How does the transformer work?#

The transformer architecture is based on a Seq2Seq model. Traditionally, a seq2seq model is basically an encoder and a decoder, like auto-encoders, but both encoder and decoder are RNNs. The encoder first process through the input, then feeds the encoder’s RNN state or output to the decoder to decode the full sentence. The idea is that the encoder should be able to encode the input into some kind of representation that contains the meaning of the sentence, and the decoder should be able to understand that representation.

In the case of transformers, because it’s not an RNN, so instead of RNN state, the attention produced by the encoder is used and sent to the decoder. Decoder uses that global information to produce the output.

Transformer encoder#

The encoding component is a stack of smaller encoders. An encoder does the following thing

  1. Calculate self-attention score for the input \( I \).

  2. Weigh the input by self-attention scores \( S(I) \).

  3. Pass it through an add-and-normalize layer \( O = I + S(I) \).

  4. Feed the processed data through a linear layer \( F = f(O) \).

  5. Perform activation on the linear layer’s output \( F' = \sigma(F) \).

  6. Multiply the mutated output with the output itself \( F'' = F'F \).

  7. Pass it through an add-and-normalize layer \( F'' + O \).

An add-and-normalize layer performs a residual add, adding the input and the processed input.

Transformer decoder#

The decoding component look a lot like the encoding component, it’s also a stack of decoders. Decoders are basically encoders, but they take the attention provided by encoders, and perform step \( 3 \) twice, the first time adds it by the decoder generated attention, the second time adds by the encoder generated attention.

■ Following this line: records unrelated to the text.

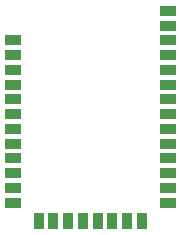
<source format=gbr>
%TF.GenerationSoftware,KiCad,Pcbnew,(6.0.10)*%
%TF.CreationDate,2023-04-04T20:58:11-04:00*%
%TF.ProjectId,xbee_breakout,78626565-5f62-4726-9561-6b6f75742e6b,rev?*%
%TF.SameCoordinates,Original*%
%TF.FileFunction,Paste,Top*%
%TF.FilePolarity,Positive*%
%FSLAX46Y46*%
G04 Gerber Fmt 4.6, Leading zero omitted, Abs format (unit mm)*
G04 Created by KiCad (PCBNEW (6.0.10)) date 2023-04-04 20:58:11*
%MOMM*%
%LPD*%
G01*
G04 APERTURE LIST*
%ADD10R,1.447800X0.838200*%
%ADD11R,0.838200X1.447800*%
G04 APERTURE END LIST*
D10*
%TO.C,U1*%
X130606800Y-33528000D03*
X130606800Y-34777680D03*
X130606800Y-36027360D03*
X130606800Y-37277040D03*
X130606800Y-38526719D03*
X130606800Y-39776400D03*
X130606800Y-41026080D03*
X130606800Y-42275760D03*
X130606800Y-43525440D03*
X130606800Y-44775120D03*
X130606800Y-46024800D03*
X130606800Y-47274480D03*
D11*
X132778500Y-48806100D03*
X134028180Y-48806100D03*
X135277860Y-48806100D03*
X136527541Y-48806100D03*
X137777219Y-48806100D03*
X139026900Y-48806100D03*
X140276580Y-48806100D03*
X141541500Y-48806100D03*
D10*
X143713200Y-47274480D03*
X143713200Y-46024800D03*
X143713200Y-44775120D03*
X143713200Y-43525440D03*
X143713200Y-42275760D03*
X143713200Y-41026080D03*
X143713200Y-39776400D03*
X143713200Y-38526719D03*
X143713200Y-37277040D03*
X143713200Y-36027360D03*
X143713200Y-34777680D03*
X143713200Y-33528000D03*
X143713200Y-32278320D03*
X143713200Y-31013400D03*
%TD*%
M02*

</source>
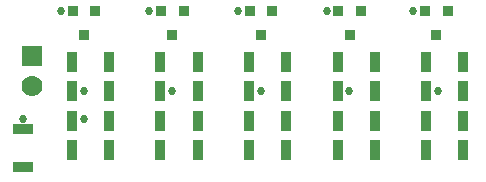
<source format=gts>
%FSLAX33Y33*%
%MOMM*%
%AMRect-W800000-H900000-RO1.000*
21,1,0.8,0.9,0.,0.,180*%
%AMRect-W820710-H1670710-RO1.000*
21,1,0.82071,1.67071,0.,0.,180*%
%AMRect-W820710-H1670710-RO1.500*
21,1,0.82071,1.67071,0.,0.,90*%
%ADD10C,0.68834*%
%ADD11Rect-W800000-H900000-RO1.000*%
%ADD12R,0.82071X1.67071*%
%ADD13R,1.778X1.778*%
%ADD14C,1.778*%
%ADD15Rect-W820710-H1670710-RO1.000*%
%ADD16Rect-W820710-H1670710-RO1.500*%
D10*
%LNtop solder mask_traces*%
G01*
X21675Y7500D03*
X12235Y14285D03*
X6685Y5200D03*
X14175Y7500D03*
X27235Y14285D03*
X6675Y7500D03*
X1500Y5200D03*
X19735Y14285D03*
X36675Y7500D03*
X29175Y7500D03*
X34585Y14285D03*
X4735Y14285D03*
%LNtop solder mask component 05d2d36842009d63*%
D11*
X15135Y14285D03*
X13235Y14285D03*
X14185Y12285D03*
%LNtop solder mask component 822d2e54c25a04ce*%
D12*
X20675Y10000D03*
X23825Y10000D03*
%LNtop solder mask component 4188e9859e8afcf0*%
D13*
X2300Y10520D03*
D14*
X2300Y7980D03*
%LNtop solder mask component 5790a80edc5a0cfb*%
D12*
X5675Y2500D03*
X8825Y2500D03*
%LNtop solder mask component 8f47c0f87a48434a*%
X13175Y10000D03*
X16325Y10000D03*
%LNtop solder mask component 41bb835b16e20d78*%
X20675Y5000D03*
X23825Y5000D03*
%LNtop solder mask component 7dcfd0ba6a5a263a*%
X5675Y5000D03*
X8825Y5000D03*
%LNtop solder mask component b5f8715c32184e16*%
D11*
X37485Y14285D03*
X35585Y14285D03*
X36535Y12285D03*
%LNtop solder mask component 2a257863ed8e7bb5*%
D12*
X13175Y5000D03*
X16325Y5000D03*
%LNtop solder mask component 25cd0881f7f84887*%
X35675Y10000D03*
X38825Y10000D03*
%LNtop solder mask component cc4562fc70e2dc54*%
D15*
X23825Y7500D03*
X20675Y7500D03*
%LNtop solder mask component 11c3ea52300c4394*%
D12*
X20675Y2500D03*
X23825Y2500D03*
%LNtop solder mask component c185fbd77206e2e9*%
X28175Y5000D03*
X31325Y5000D03*
%LNtop solder mask component fb552f706cb5b883*%
D15*
X31325Y7500D03*
X28175Y7500D03*
%LNtop solder mask component 32ce1469a01fd207*%
X8825Y7500D03*
X5675Y7500D03*
%LNtop solder mask component 810d07a0d8483d25*%
D12*
X13175Y2500D03*
X16325Y2500D03*
%LNtop solder mask component 291e9fd76b66e9cf*%
D11*
X30135Y14285D03*
X28235Y14285D03*
X29185Y12285D03*
%LNtop solder mask component f3abb73a7aa5f313*%
D12*
X28175Y10000D03*
X31325Y10000D03*
%LNtop solder mask component 33285f67f051bd9b*%
X35675Y2500D03*
X38825Y2500D03*
%LNtop solder mask component ba19ab7b144902aa*%
D15*
X38825Y7500D03*
X35675Y7500D03*
%LNtop solder mask component a90bda53b775e81a*%
X16325Y7500D03*
X13175Y7500D03*
%LNtop solder mask component f381318732445cbf*%
D12*
X35675Y5000D03*
X38825Y5000D03*
%LNtop solder mask component 210a273ce5ceec44*%
D16*
X1500Y1125D03*
X1500Y4275D03*
%LNtop solder mask component f74f637f440bfcb7*%
D11*
X22635Y14285D03*
X20735Y14285D03*
X21685Y12285D03*
%LNtop solder mask component 01dbd6e6fffea23b*%
D12*
X28175Y2500D03*
X31325Y2500D03*
%LNtop solder mask component 3f41ef9e9d047ec7*%
X5675Y10000D03*
X8825Y10000D03*
%LNtop solder mask component 86bc5d89f9f877d3*%
D11*
X7635Y14285D03*
X5735Y14285D03*
X6685Y12285D03*
M02*
</source>
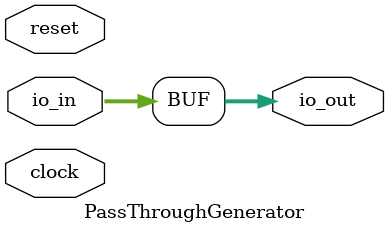
<source format=v>

module PassThroughGenerator(
  input        clock,
  input        reset,
  input  [9:0] io_in, // @[IdeaProjects/BootCamp/BC_module_example/src/main/scala/PassThroughGenerator.scala 5:14]
  output [9:0] io_out // @[IdeaProjects/BootCamp/BC_module_example/src/main/scala/PassThroughGenerator.scala 5:14]
);
  assign io_out = io_in; // @[IdeaProjects/BootCamp/BC_module_example/src/main/scala/PassThroughGenerator.scala 9:10]
endmodule

</source>
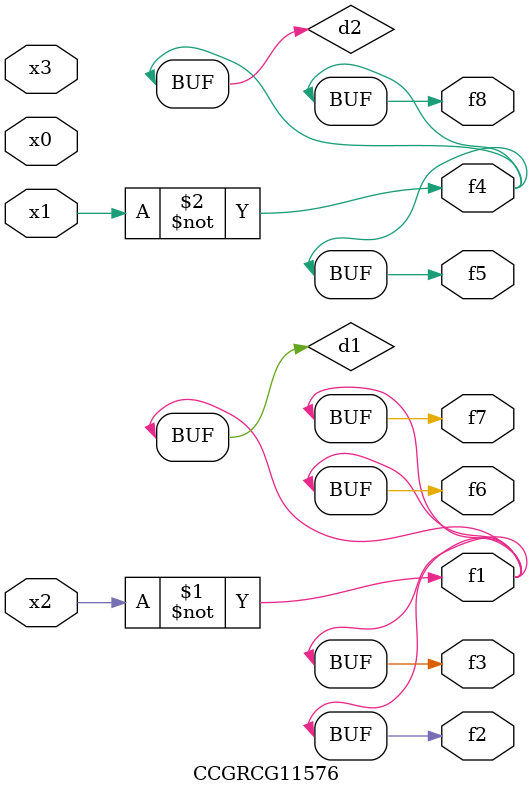
<source format=v>
module CCGRCG11576(
	input x0, x1, x2, x3,
	output f1, f2, f3, f4, f5, f6, f7, f8
);

	wire d1, d2;

	xnor (d1, x2);
	not (d2, x1);
	assign f1 = d1;
	assign f2 = d1;
	assign f3 = d1;
	assign f4 = d2;
	assign f5 = d2;
	assign f6 = d1;
	assign f7 = d1;
	assign f8 = d2;
endmodule

</source>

For transformers, the decoder is an auto-regressive model. In inference mode, what it does is no different from any other decoder. It takes in the sequence it previously generated (it uses it’s the first token being predicted), and predicts a new token. So what is the encoder doing? Turns out it is used for storing attention information. The stored information is then passed to decoders (on different layers) so that decoders know the meaning of the input sentence.

Positional encoding#

Words in a sentence have different meanings if they are ordered differently. The sentence Alice ate Bob is very different in meaning to Bob ate Alice. Well, at least for Alice and Bob. For RNNs, that isn’t an issue. Because RNNs run over a sentence sequentially. So it will either see Alice or Bob first, and knows who appears to be eaten. However, transformers have no way of knowing who comes first because of how self-attention mechanism is symmetry to each position.

That is the reason we need to add information for position to the model. In Attention is all you need, a positional encoding is added to the input. A positional encoding is basically an embedding, with different values for every indices, so that the model knows what a word’s position is when it processes it.

A very interesting fact is that changing the order of the tokens does not actually change the output of the model (unlike RNNs), as long as the right positional encoding is associated with the right position. That means that after applying (usually by adding) positional encoding to the input word embedding vector, you can shuffle the order of the vector (along the time axis) all you want without affecting the output of the model. Very cool indeed.